How would the increasingly aged and unhealthy Jefferson have trysted with a slave woman in his mansion while surrounded by his extended family? Did he tiptoe out to the slave cabins in his night shirt always unseen? None of these Jefferson intimates who lived or stayed with him left any letters or diaries recording America’s most prominent statesman’s sexual involvement with a slave. Either they were all clueless, blind or inhumanly discrete. Jefferson took a number of slaves to the White House during his presidency but never the woman purportedly his mistress. Jefferson left almost no mention of Sally or her children in his extensive records and voluminous correspondence. The Scholars Commission insists he gave more preferential treatment to other slaves.

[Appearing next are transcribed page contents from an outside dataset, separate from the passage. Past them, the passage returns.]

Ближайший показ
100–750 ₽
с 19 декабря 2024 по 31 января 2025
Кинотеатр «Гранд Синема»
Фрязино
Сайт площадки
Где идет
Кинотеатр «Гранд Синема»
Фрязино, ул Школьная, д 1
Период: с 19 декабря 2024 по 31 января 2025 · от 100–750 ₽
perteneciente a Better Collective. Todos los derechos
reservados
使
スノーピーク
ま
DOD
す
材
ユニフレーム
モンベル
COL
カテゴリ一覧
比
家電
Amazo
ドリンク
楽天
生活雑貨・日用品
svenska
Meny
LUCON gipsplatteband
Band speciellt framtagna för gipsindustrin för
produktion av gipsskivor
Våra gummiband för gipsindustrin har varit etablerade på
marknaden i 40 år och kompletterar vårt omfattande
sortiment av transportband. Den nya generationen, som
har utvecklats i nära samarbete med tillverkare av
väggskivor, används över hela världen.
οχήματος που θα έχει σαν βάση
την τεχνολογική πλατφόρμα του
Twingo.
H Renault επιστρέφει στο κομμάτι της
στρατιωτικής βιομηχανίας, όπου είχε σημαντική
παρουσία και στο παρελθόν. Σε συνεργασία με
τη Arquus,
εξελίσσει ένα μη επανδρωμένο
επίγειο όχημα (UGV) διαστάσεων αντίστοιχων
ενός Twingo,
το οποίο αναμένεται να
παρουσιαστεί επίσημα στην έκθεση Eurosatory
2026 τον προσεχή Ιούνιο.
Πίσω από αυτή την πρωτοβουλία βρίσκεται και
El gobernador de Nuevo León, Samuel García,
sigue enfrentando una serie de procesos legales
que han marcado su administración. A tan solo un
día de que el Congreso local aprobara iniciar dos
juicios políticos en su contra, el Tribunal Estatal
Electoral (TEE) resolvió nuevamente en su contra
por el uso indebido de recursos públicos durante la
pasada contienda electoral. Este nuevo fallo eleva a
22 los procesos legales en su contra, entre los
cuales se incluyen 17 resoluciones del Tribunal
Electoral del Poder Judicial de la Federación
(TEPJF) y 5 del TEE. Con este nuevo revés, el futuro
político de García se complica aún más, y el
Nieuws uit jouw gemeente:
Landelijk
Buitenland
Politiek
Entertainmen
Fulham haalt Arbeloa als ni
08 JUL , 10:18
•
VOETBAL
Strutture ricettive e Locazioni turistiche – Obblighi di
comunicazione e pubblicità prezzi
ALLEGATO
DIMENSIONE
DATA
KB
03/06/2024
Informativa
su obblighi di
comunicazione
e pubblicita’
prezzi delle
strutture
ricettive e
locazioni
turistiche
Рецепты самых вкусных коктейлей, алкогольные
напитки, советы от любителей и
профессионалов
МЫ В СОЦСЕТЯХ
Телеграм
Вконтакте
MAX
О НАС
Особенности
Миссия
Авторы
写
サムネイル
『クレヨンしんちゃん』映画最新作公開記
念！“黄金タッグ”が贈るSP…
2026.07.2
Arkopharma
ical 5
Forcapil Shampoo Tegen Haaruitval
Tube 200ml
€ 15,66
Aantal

Disproving Jefferson’s ties to Sally Hemings is virtually impossible. Possibly he fooled all his family and friends while secretly cavorting with a slave woman across two decades. But the truth is probably much sadder than fictional images of Jefferson dancing with a beautiful Sally in Paris, or of her lovingly tending him at his death bed. Among slavery’s many other evils, slave women were often sexually exploited not just by their masters but also by the masters’ family and friends, often producing children who never knew their fathers. More considerate masters recognized marriages among slaves, but these unions had no legal standing. 

Jefferson’s great sin was probably not cavorting with Hemings but, unlike George Washington, never freeing all his slaves. Like all people, especially great ones, he was complex and flawed. But he did pen the words of human equality in the Declaration ensuring slavery’s ultimate demise. He did help ban the slave trade. He was the last U.S. President until Abraham Lincoln publicly to denounce slavery while still in office. His life and words pointed to slavery’s injustice even if he failed to abide his own lofty vision. 

The Scholars Commission, if nothing else, challenges a sloppy and unhistorical consensus and recalls a man and a time, like our own, that sustained both evil and heroic virtue.